More troubling to me is the unavoidable message that seems to lurk beneath the main story of the film. Although the themes of the film may be about rebellion about the repression of the individual, with the hospital representing a microcosm of society, there is a crucial difference in the make up of that society; in the hospital, all of the patients are white men (except for  Big Chief ), who are held in check by a powerful woman, who uses black orderlies to help her maintain order.  In other words, the white male power structure is turned upside down, so of course the system has to be repressive. This is really emphasized by the way the Ratchid character is presented; while I have mentioned my admiration for Fletcher's performance, I do object to the scripting of her character.  Ratchid is portrayed as, quite simply, a completely evil woman, who coldly but clearly enjoys controlling the patients, keeping them docile with pills and soft music and denying them luxuries like watching ball games on TV or cigarettes out of sheer cruelty.   She has no real desire to cure them, and instead may even be taking a sexual pleasure in infantilizing them ("she really has you coming and going" McMurphy says at one point); when the hospital director expresses a desire to remove the clearly sane McMurphy from the hospital, it's obvious that she objects because of her desire to break McMurphy, to tame him to her will.  No attempt is made to humanize her by showing her life outside of the hospital or to even to show her expressing any warmth to her coworkers.  No, she is a straight up villain, so much so that when an enraged McMurphy reaches his breaking point and attempts to strangle her, the film seems to endorse his actions.  To me, it's hard not to see this as a criticism of putting a woman in charge of men, a troubling undercurrent indeed, one that may have been a (subconscious?) reaction to the women's rights movement of the time.   

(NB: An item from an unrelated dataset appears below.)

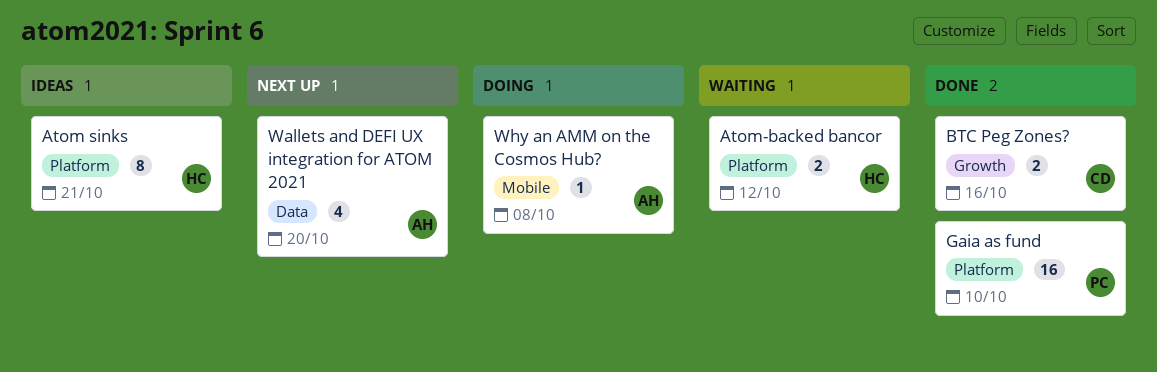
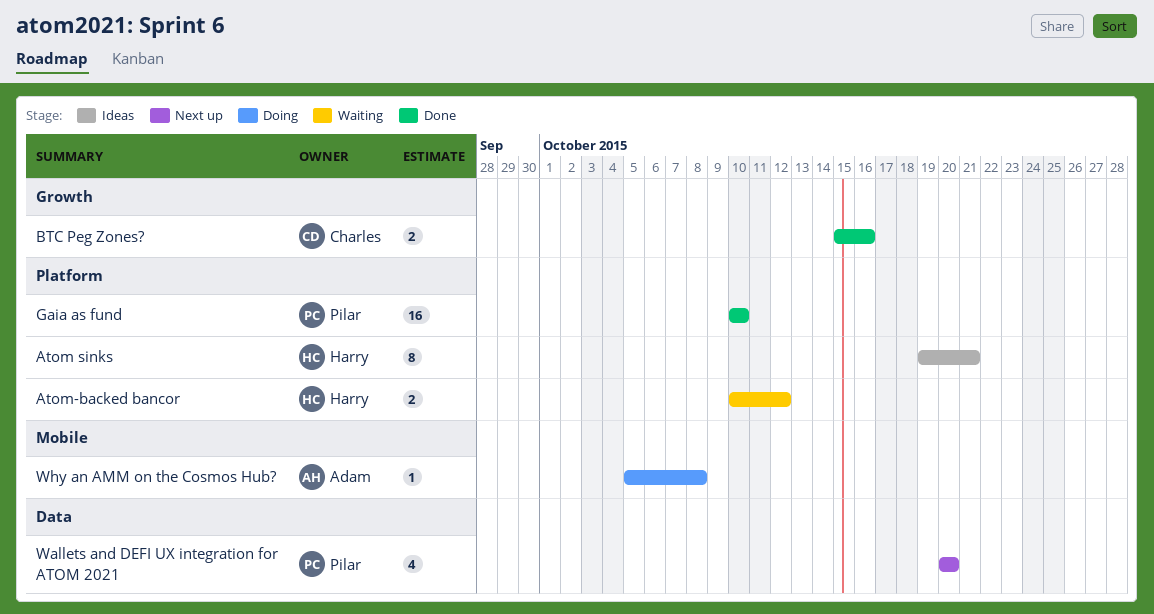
Wallets and DEFI UX integration for ATOM 2021, owner: Adam -> Pilar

While this all certainly raises food for thought,  the power of the story and the strength of performances still make me an admirer of the film.


It's obvious that I think this a worthy movie, but that doesn't make its victory a slam dunk; 1975 also gave John Huston's highly entertaining adventure film THE MAN WHO WOULD BE KING and Steven Speilberg's superlative thriller JAWS, both of which would have been just as worthy as ONE FLEW OVER THE CUCKOO'S NEST, but, as with so many of the Academy's choices, it's certainly not a bad one.